News

GE gives $15M to Newtown, Conn., to build, operate community centre in aftermath of shooting

NEWTOWN, Conn. – General Electric Co. has donated $15 million to build and operate a community centre in the Connecticut town where 20 children and six women were killed at an elementary school last year.

Following the December rampage at Sandy Hook Elementary School, it was clear that Newtown lacked a central meeting space, town officials said Monday. In the hours after the massacre, parents met at a firehouse near the school to wait for students, and that was where victims’ relatives were told that their loved ones had been killed.

First Selectwoman Pat Llodra said Newtown has long wanted a community centre that could house recreation, the arts, community-outreach services and other programs. Tight finances blocked the town from reaching that goal, the News-Times reported.

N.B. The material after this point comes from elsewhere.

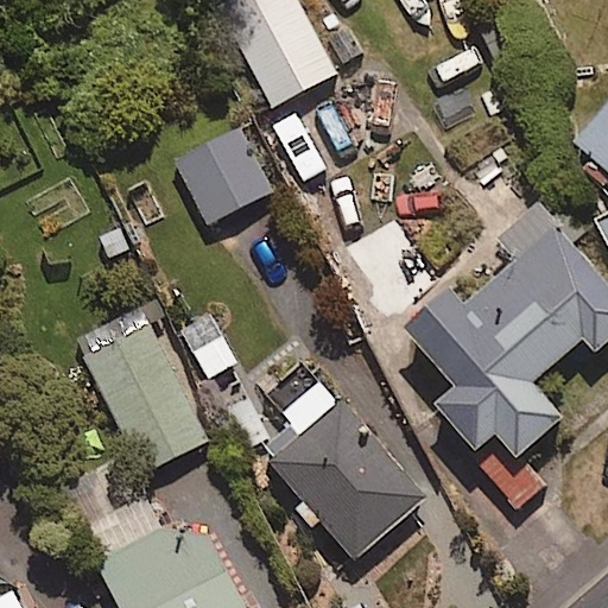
[(223,0),(277,101),(335,70),(298,0),(223,0)]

The town says it will use $10 million to build the centre and $5 million for operating costs over five years. That will include hiring staff. The centre will be owned and operated by the town.

The gift is intended to help the town establish space for activities such as seniors playing mahjong or children taking art lessons, Llodra said.

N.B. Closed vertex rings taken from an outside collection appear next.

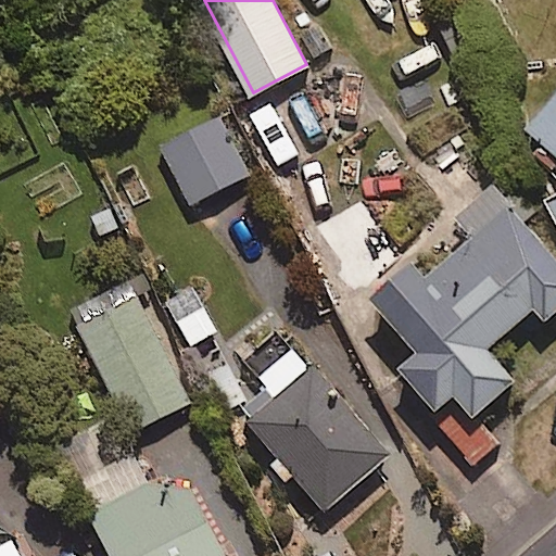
[(555,225),(555,93),(525,129),(555,158),(555,192),(540,211),(555,225)]
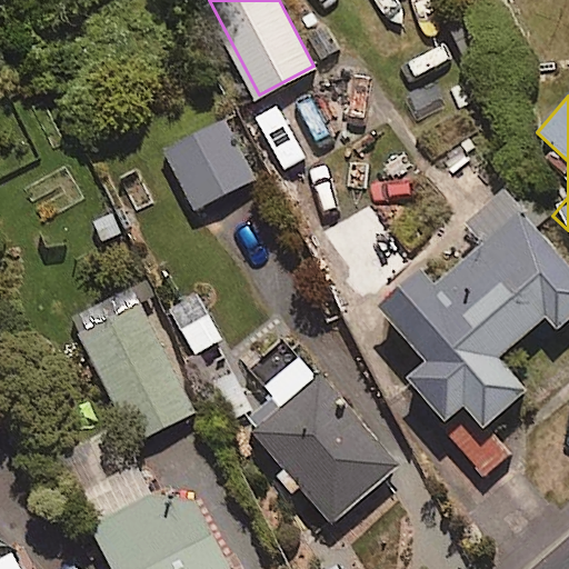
[(196,207),(255,178),(226,119),(167,148),(196,207)]
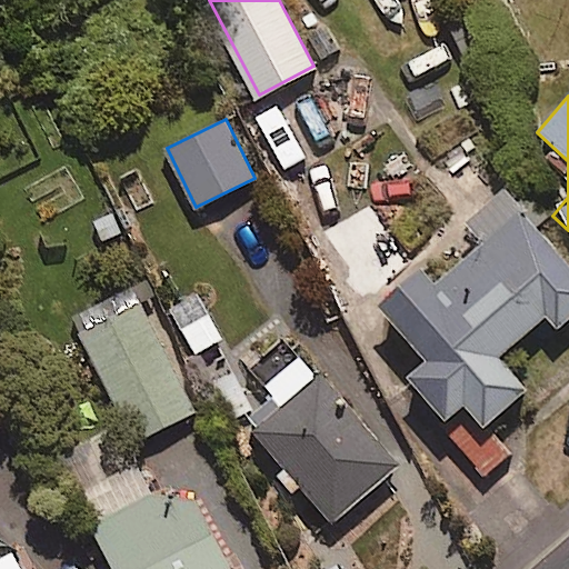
[(557,325),(568,315),(568,266),(503,188),(466,220),(485,242),(445,276),(431,259),(379,302),(427,359),(408,375),(445,417),(465,400),(483,423),(526,388),(497,353),(546,312),(557,325)]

General Electric is the employer of Peter Lanza, the father of Newtown gunman Adam Lanza. Peter Lanza issued a statement the day after the massacre in which he expressed sympathy for the victims’ families and said his own family was struggling to make sense of what happened, but he has not spoken publicly.

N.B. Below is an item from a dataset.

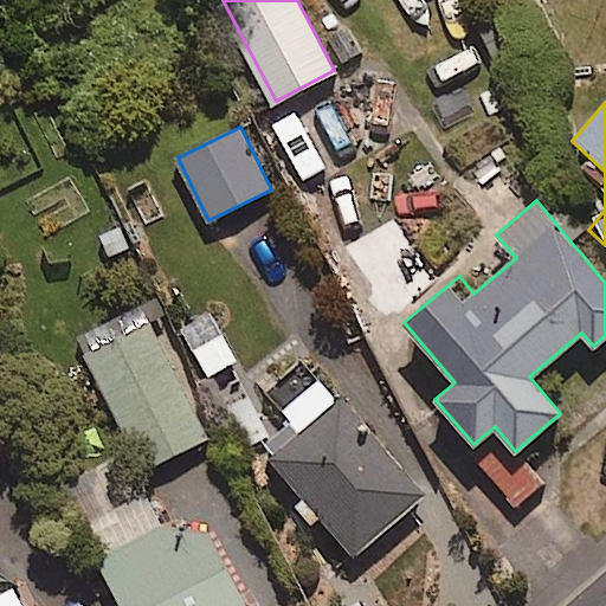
[(143,469),(206,437),(146,321),(84,354),(143,469)]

Peter Lanza was divorced from the gunman’s mother, Nancy Lanza, who was fatally shot by her son before the school rampage, and he did not live with them.

More than 150 employees of GE, which is headquartered in nearby Fairfield, live in Newtown.

Jeff Immelt, chief executive of the industrial conglomerate, said that over the past year, GE employees who live in Newtown identified a community centre as among the town’s greatest needs.

“We are proud to help them achieve that goal,” he said.

Four GE executives have been helping the town, working in the offices of the selectmen and school superintendent and doing other tasks. In addition, the company’s finance arm cut ties with gun dealers, halting financing offers at about 75 gun shops across the U.S.